* _ПРЕДОСТАВЛЕННЫЙ ОТРЫВОК_
-----
Кикимора. Иллюстрация И.Я. Билибина (1934).
Ближайшая родственница русских привидений
Вагон оторвался от товарняка и покатился под уклон, собака принадлежала приятелю рассказчика. Объяснения ликвидируют страх – «все непонятное таинственно и потому страшно». Но в случае с огоньком объяснение не находится. Человек, пробравшийся в верхний заколоченный ярус колокольни; отражение внешнего света – эти версии были отброшены, и огонек остался загадкой. В первоначальном варианте рассказа автор задавался вопросом: «Кому пришла бы охота сидеть в вечернюю пору под куполом..?» Интересно, слышал ли Чехов «суеверные» легенды о колокольном мане?
Да, он умел нагнать страху! Чего стоят хотя бы таинственные пейзажи из повести «Степь» (1888): «А то, бывало, едешь мимо балочки, где есть кусты, и слышишь, как птица, которую степняки зовут сплюком, кому-то кричит: “Сплю! сплю! сплю!”, а другая хохочет или заливается истерическим плачем – это сова. Для кого они кричат и кто их слушает на этой равнине, Бог их знает». Действительно, кто их слушает? Может, те внушающие подозрение фигуры, что стоят на холмах, прячутся на курганах, выглядывают из бурьяна? Или тот, кто среди монотонной трескотни, тревожа неподвижный воздух, издает удивленный крик «а-а!»? Или туманные, причудливые образы, громоздящиеся друг на друга в непонятной дали? А вдруг это убитый разбойниками купец, гуляющий по степи? «Зачем ему гулять? – успокаивает обозчиков Пантелей. – Это только те по ночам ходят, кого земля не принимает. А купцы… мученический венец приняли». Степные чудища, как и весь мир призраков, вряд ли имеют отношение к людским страданиям.
-----
* _ПРЕДСТАВЛЕННЫЕ МАТЕРИАЛЫ_
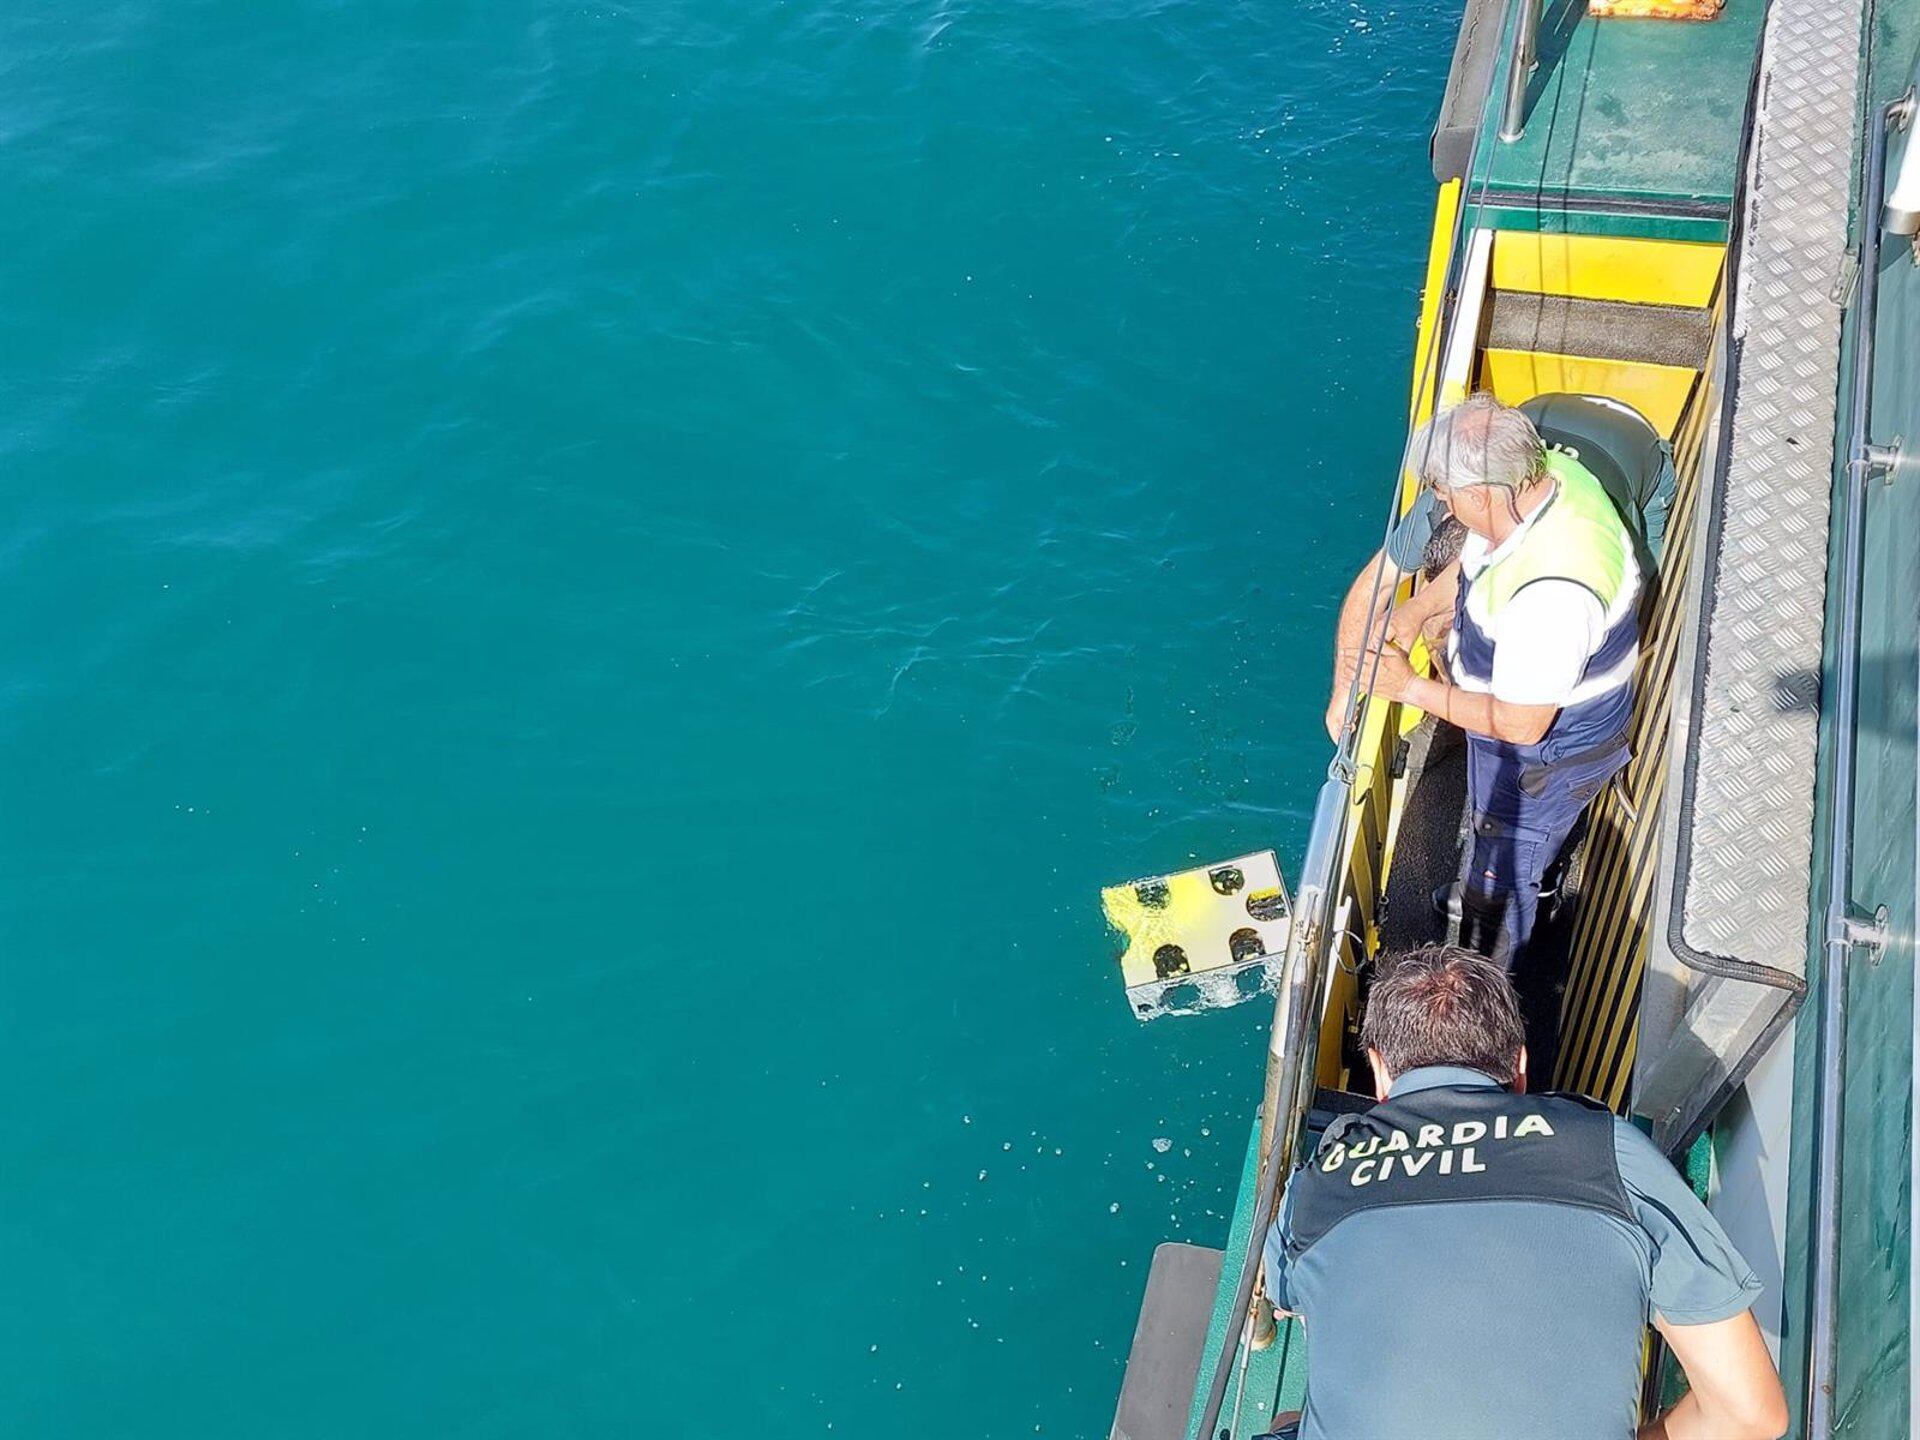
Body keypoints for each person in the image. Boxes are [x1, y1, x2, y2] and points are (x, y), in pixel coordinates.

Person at [1259, 946, 1787, 1440]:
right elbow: (1750, 1415)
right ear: (1519, 1065)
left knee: (1289, 1418)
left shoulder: (1316, 1187)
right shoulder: (1607, 1152)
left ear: (1378, 1070)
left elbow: (1285, 1297)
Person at [1325, 393, 1640, 964]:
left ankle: (1487, 971)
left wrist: (1411, 689)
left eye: (1443, 492)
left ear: (1479, 493)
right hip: (1514, 716)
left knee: (1504, 869)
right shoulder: (1545, 479)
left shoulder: (1553, 594)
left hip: (1548, 756)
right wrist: (1414, 614)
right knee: (1495, 840)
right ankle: (1513, 880)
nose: (1437, 502)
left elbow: (1522, 724)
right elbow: (1481, 558)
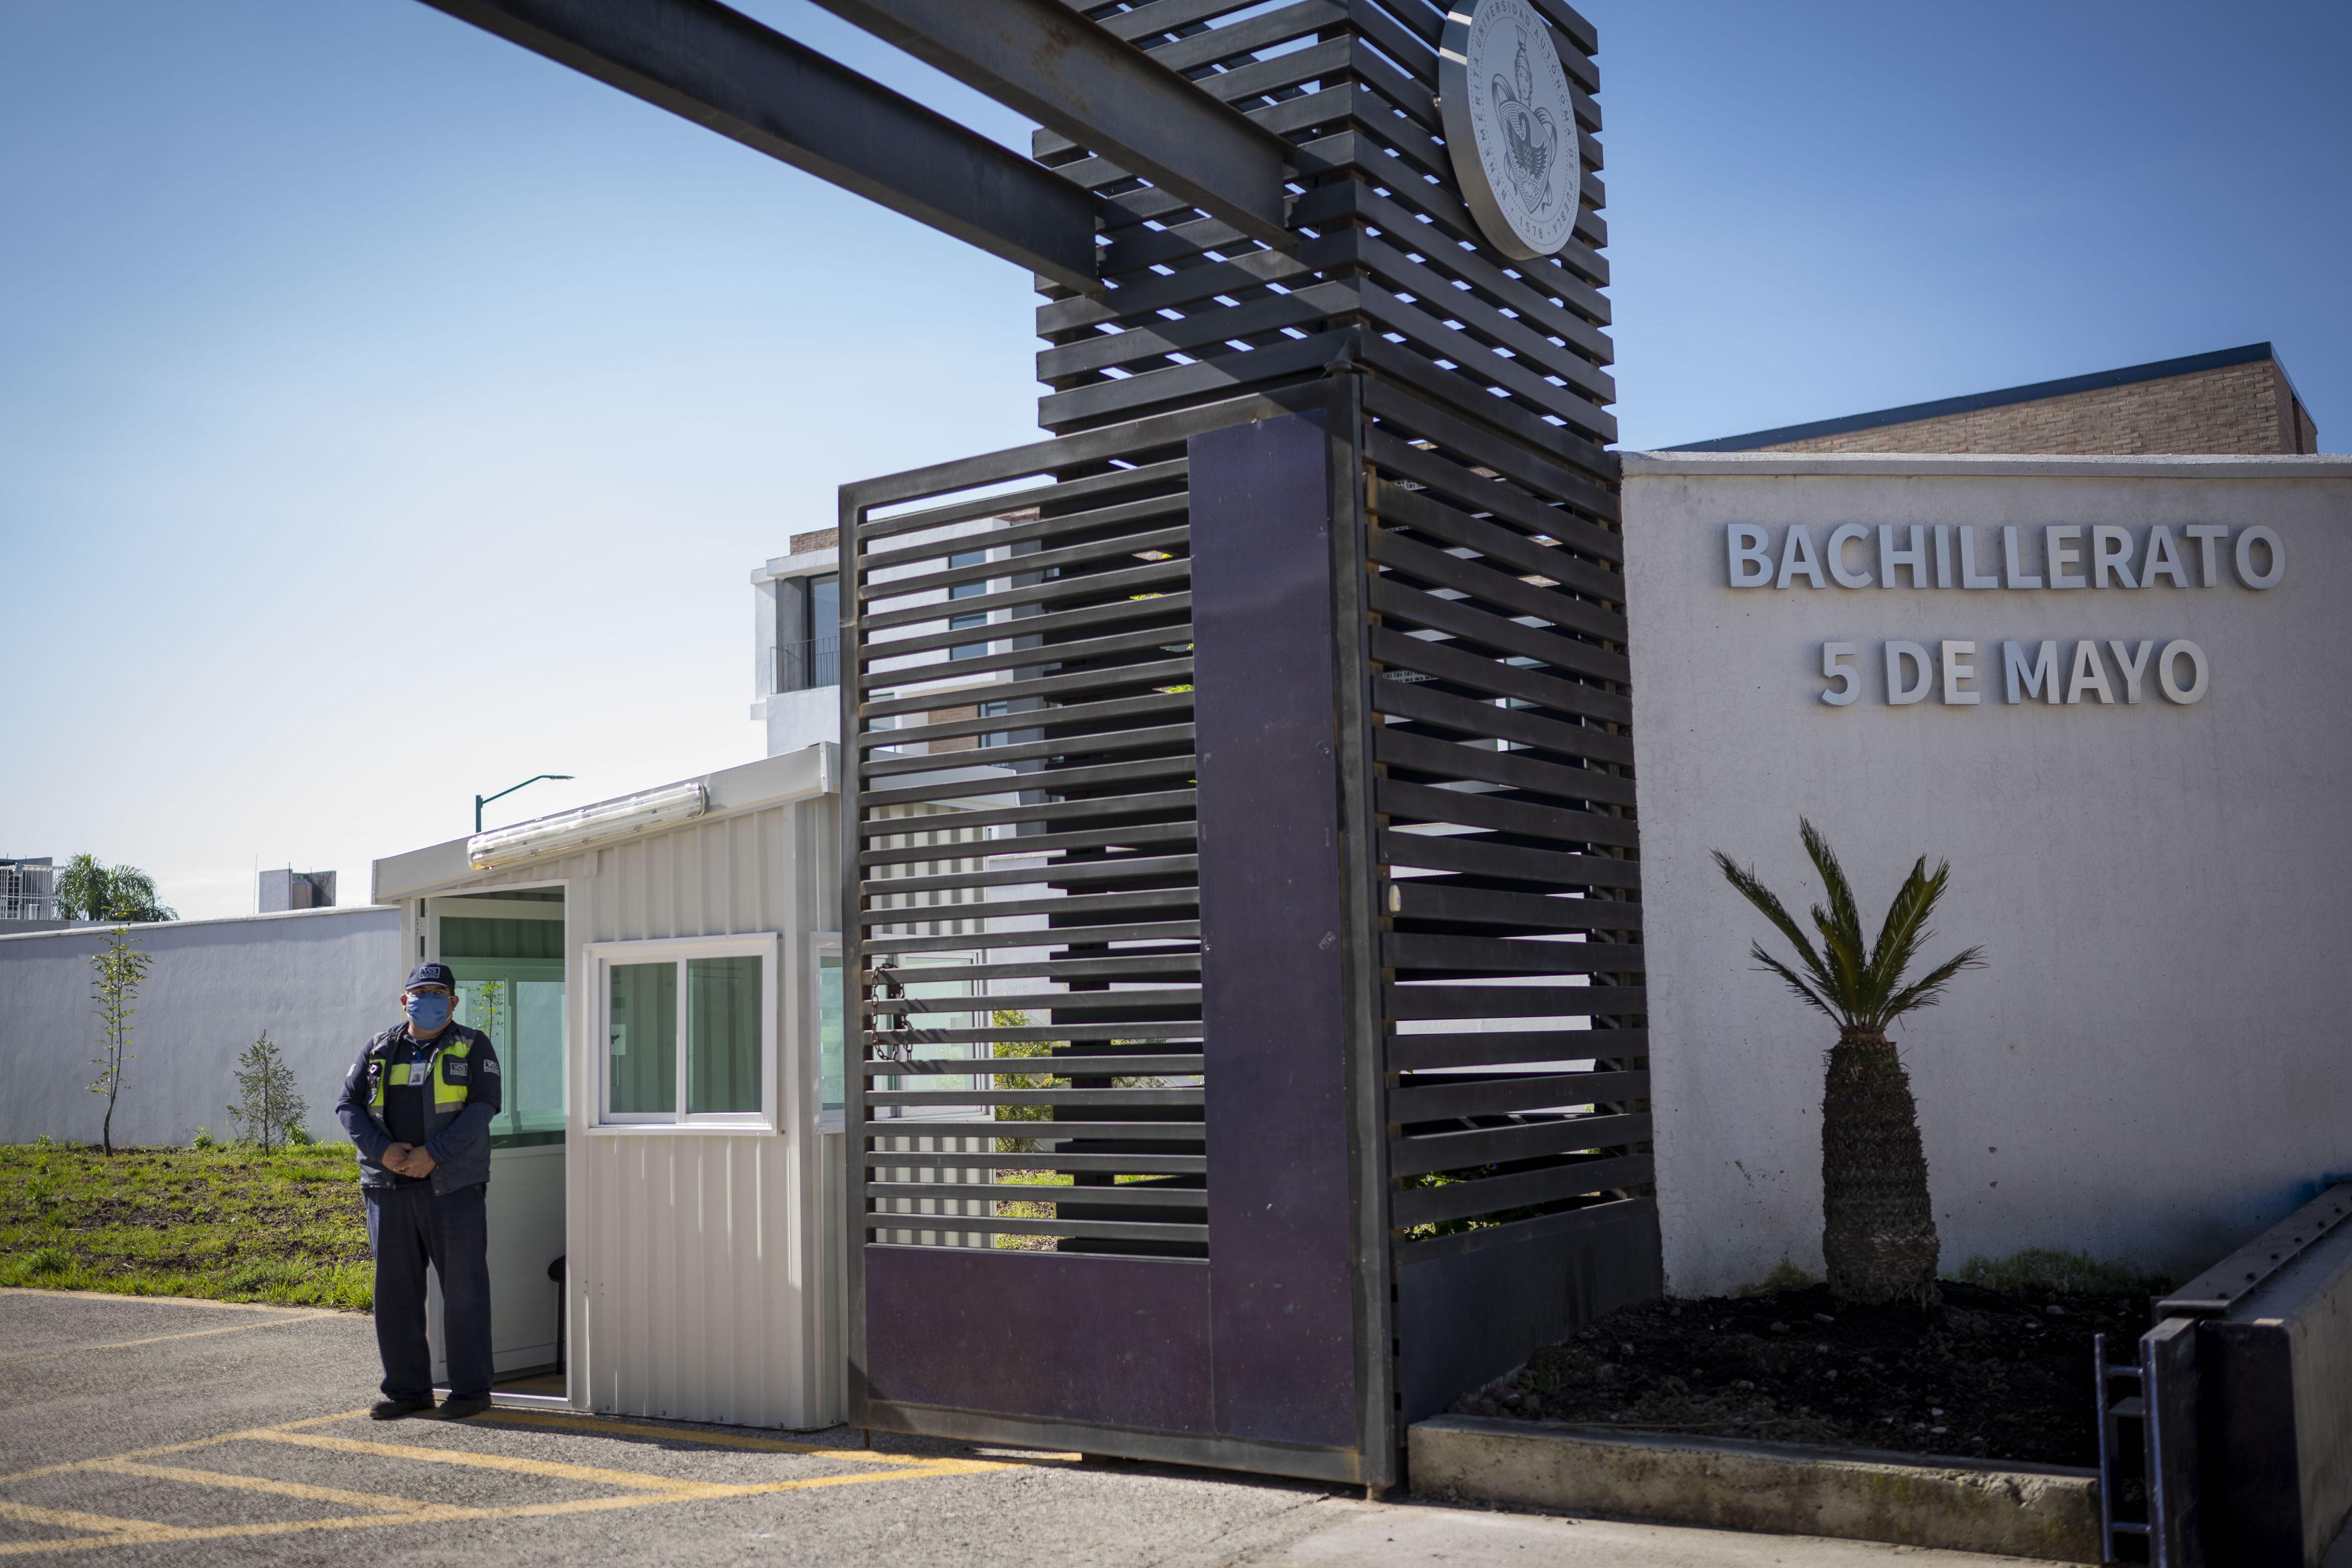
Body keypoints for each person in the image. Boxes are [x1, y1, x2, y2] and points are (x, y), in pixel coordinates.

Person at [335, 961, 502, 1420]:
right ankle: (408, 1391)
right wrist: (382, 1151)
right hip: (387, 1187)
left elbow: (484, 1106)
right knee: (395, 1293)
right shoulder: (379, 1046)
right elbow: (347, 1104)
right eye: (419, 992)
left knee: (464, 1290)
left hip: (452, 1186)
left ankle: (471, 1392)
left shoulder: (473, 1045)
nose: (427, 999)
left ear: (452, 1002)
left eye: (437, 993)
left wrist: (435, 1153)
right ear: (404, 1000)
-----
* _ЗАДАНИЯ_
1. Как передать содержание отрывка о страшном у Чехова в двух предложениях?
2. Кого отрывок предлагает в качестве возможных слушателей птичьих криков на степной равнине? Назовите всех.
Материалы взяты из другого источника.

* _ОЖИДАЕМЫЕ ОТВЕТЫ_
1. Объяснения снимают страх перед непонятным, но огонек на колокольне так и остался загадкой: версии о человеке в заколоченном ярусе и об отражении внешнего света были отброшены. В повести «Степь» (1888) Чехов нагоняет страх таинственными пейзажами с кричащими птицами и подозрительными фигурами, а Пантелей успокаивает обозчиков тем, что по ночам ходят лишь те, кого земля не принимает.

2.
- Внушающие подозрение фигуры, что стоят на холмах, прячутся на курганах, выглядывают из бурьяна.
- Тот, кто среди монотонной трескотни издает удивленный крик «а-а!».
- Туманные, причудливые образы, громоздящиеся друг на друга в непонятной дали.
- Убитый разбойниками купец, гуляющий по степи.